Dans un communiqué publié sur l'un des sites de propagande de l'EI sur Telegram, le groupe jihadiste a déclaré avoir visé "des casernes militaires et des quartiers généraux du gouvernement", annonçant avoir pris le "contrôle de la ville" et la mort de dizaines de militaires "de l'armée mozambicaine et de chrétiens, dont des ressortissants d'Etats croisés".

Le raid surprise mercredi, mené dans trois endroits de la ville de 75.000 habitants, aurait été en partie motivée par l'arrivée d'un bateau rempli de nourriture, selon plusieurs sources. Elle a en tout cas été déclenchée juste après l'arrivée de ce navire, ont raconté des témoins à l'AFP, qui ont depuis trouvé refuge en lieu sûr.

Selon eux, le chargement était destiné à alimenter les commerces de la ville mais aussi à distribuer de l'aide aux personnes déplacées, installées en grand nombre à Palma après avoir fui, déjà, des violences jihadistes dans leurs villages.

"Les attaques ont commencé juste après l'arrivée du gros navire", confie à l'AFP un homme qui a quitté Palma à pied pour se réfugier 180 km plus loin dans les terres. "Ils voulaient la bouffe. Ils ont attaqué la ville et apporté des camions pour décharger la nourriture qui venait d'arriver".

Les jihadistes, qui pratiquent la sidération, mettant le feu et tuant à tour de bras dès les premières minutes de leurs attaques, ont foncé vers les banques, pour les piller, et les postes de police, ont encore raconté ces témoins.

Depuis, plusieurs habitants de Palma, interrogés via messagerie, décrivent une ville fantôme largement abandonnée.

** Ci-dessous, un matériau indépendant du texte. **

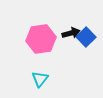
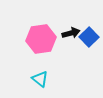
blue square: moved 3 px right
cyan triangle: rotated 30 degrees counterclockwise
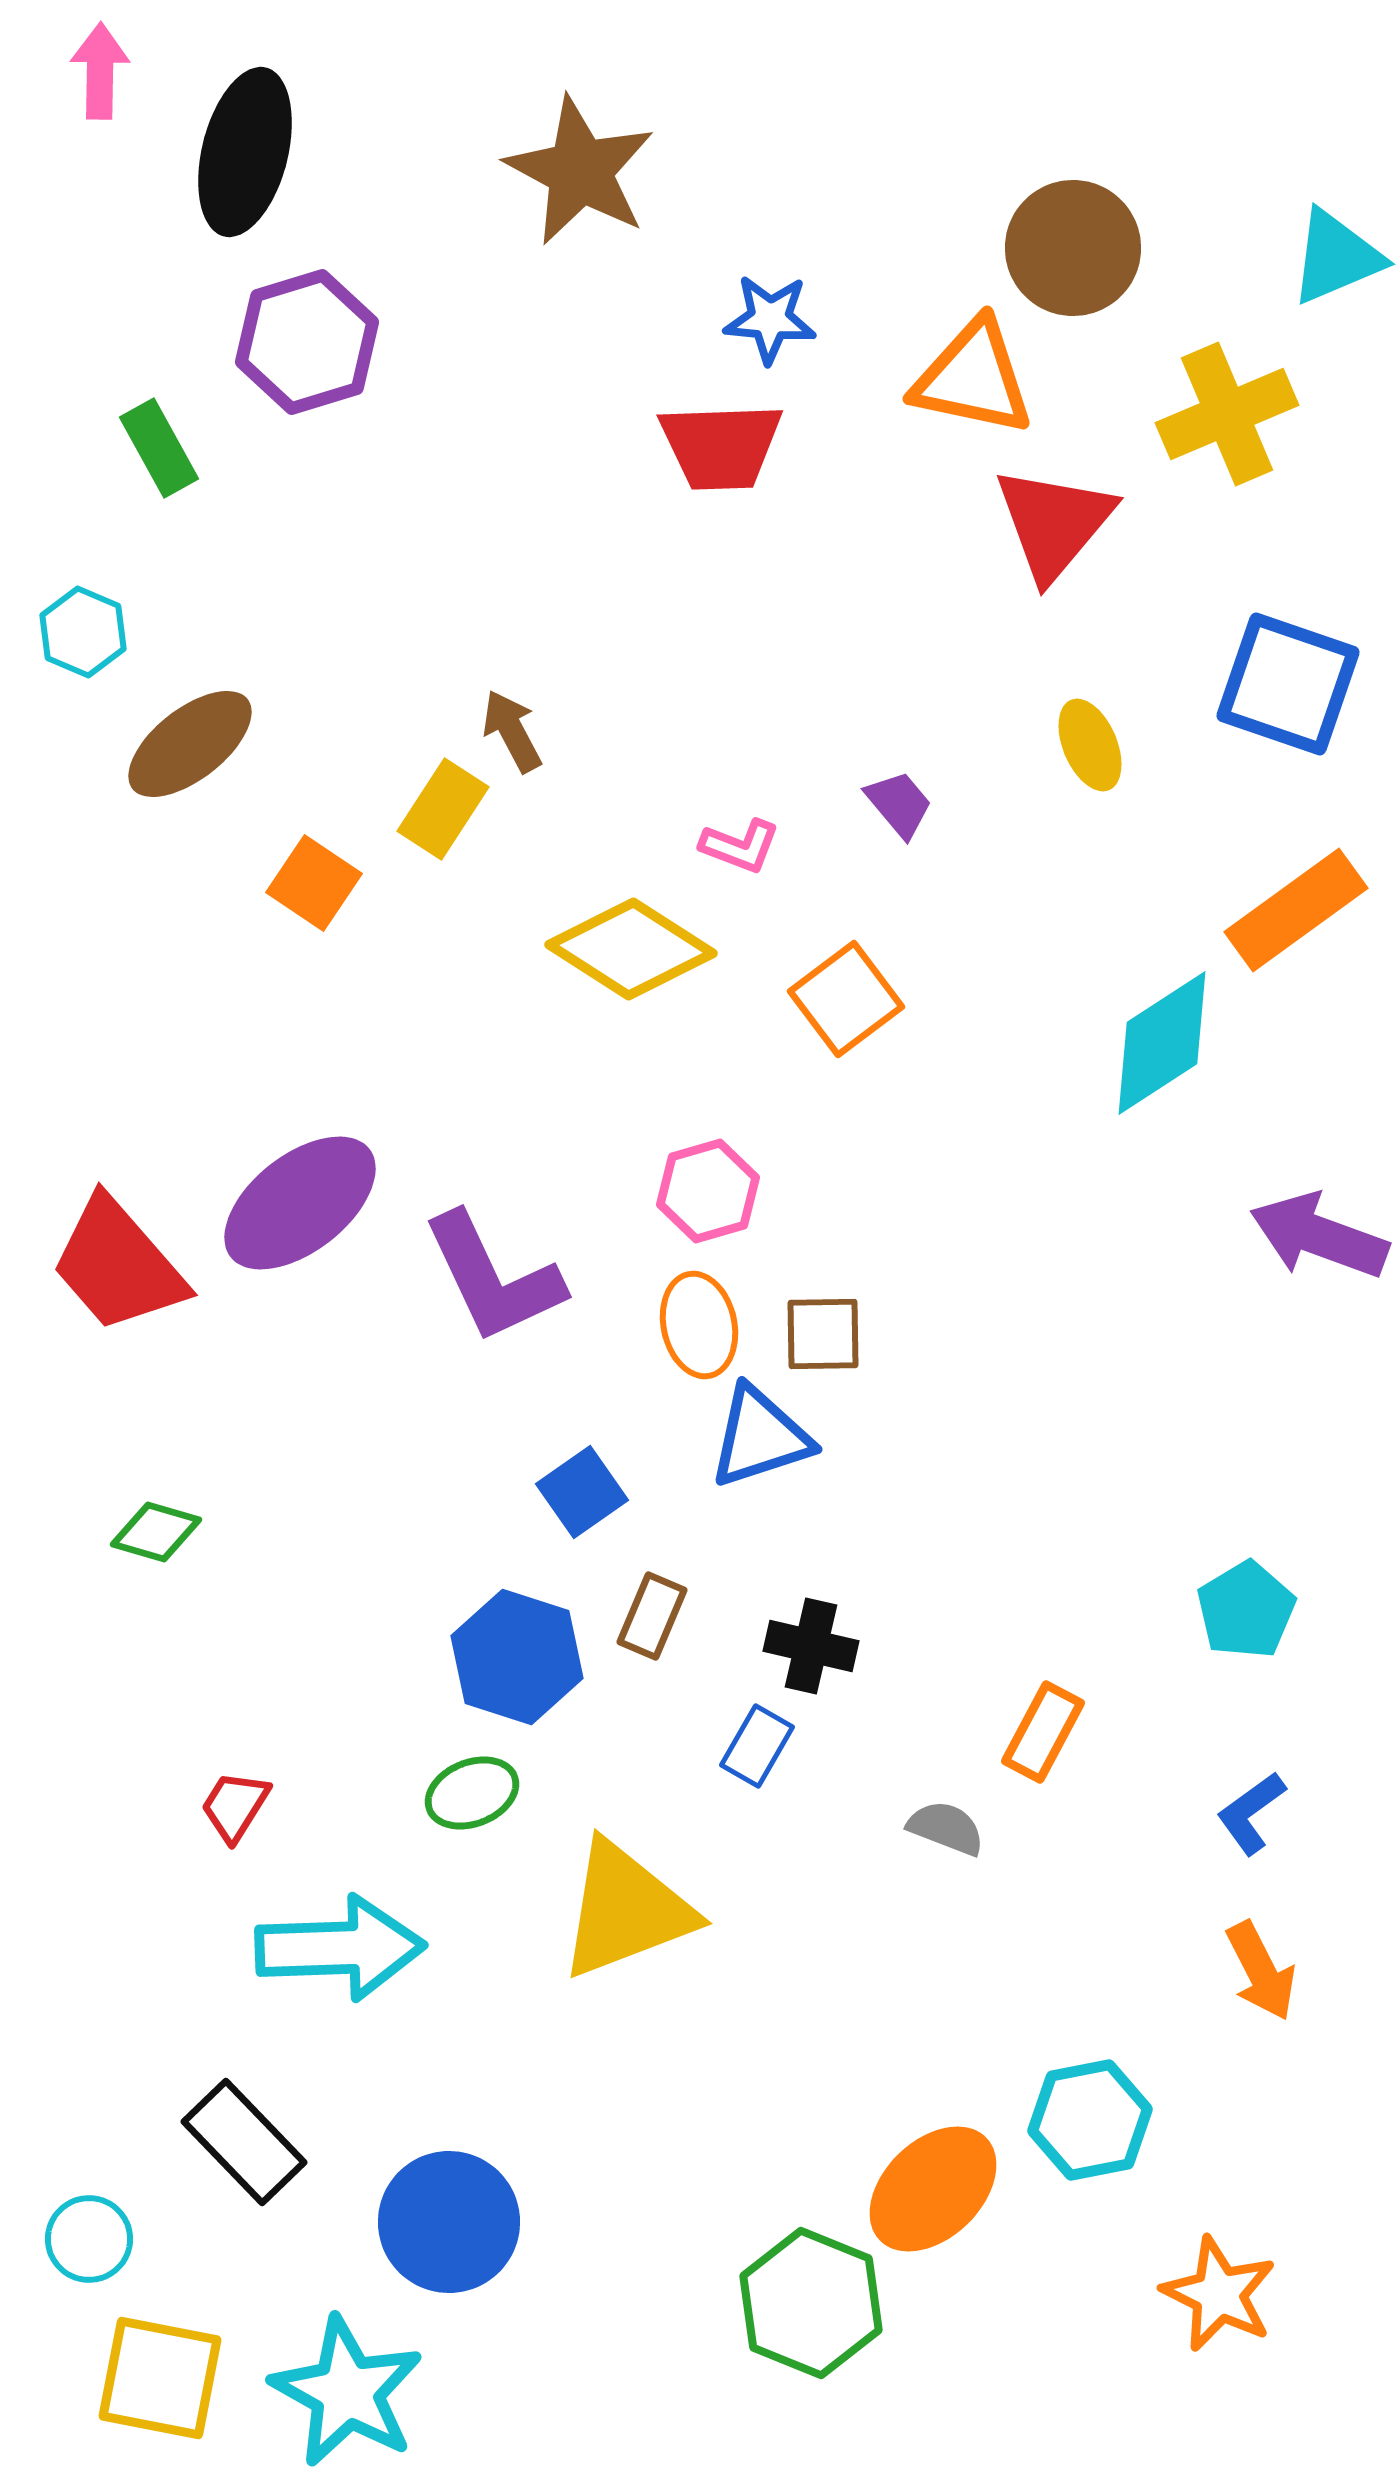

Sur la route de l'exode en direction de Mueda, à l'intérieur des terres, "beaucoup tombaient de fatigue et ne pouvaient plus continuer, surtout les vieux et les enfants", confie le même homme soucieux de conserver son anonymat.

- "Fort Apache assiégé" -

Lundi, de nombreuses organisations humanitaires et onusiennes se concertaient pour tenter d'aider les milliers de civils en rade, qui ont tout laissé derrière eux.

Entre 6.000 et 10.000 personnes se trouvaient à proximité ou à l'interieur du site gazier voisin piloté par Total, selon une source participant aux opérations d'évacuation. Ils sont arrivés par vagues, frappant à la porte du périmètre ultra-sécurisé de milliers d'hectares, une "sorte de Fort Apache assiégé", selon un expert sécuritaire français.

Le géant énergétique, qui espérait une reprise rapide des travaux du construction du site censé être opérationnel en 2024, a annoncé leur suspension dans ce contexte.

Un ferry a transporté 1.400 travailleurs et civils pendant le week-end vers Pemba, capitale de la province pauvre et majoritairement musulmane de Cabo Delgado, à quelque 200 km au sud.

Pirogues et bateaux à voile traditionnels, chargés de réfugiés, continuaient à affluer au compte-gouttes sur la plage, selon témoins et ONG.

Les groupes armés, qui terrorisent cette région frontalière avec la Tanzanie depuis trois ans, sont montés en puissance depuis un an, multipliant les attaques sanglantes.

Contrôlant le port stratégique de Mocimboa da Praia depuis août 2020, ils sont désormais maîtres d'une bonne partie de la zone côtière.

L'attaque d'ampleur à Palma s'est traduite par des dizaines de morts parmi les habitants, a confirmé dimanche soir la Défense mozambicaine. Au moins une centaine de personnes restent portées disparues.

Une dizaine de camions, chargés de civils fuyant un hôtel de Palma où ils s'étaient retranchés plusieurs jours, ont disparu des radars depuis vendredi, faisant redouter de nombreux morts.

Meryl Knox, qui a perdu son fil Adrian, 40 ans, dans une embuscade des jihadistes, a confié sa peine à l'AFP: "Mon fils est mort un jour violent et inutile".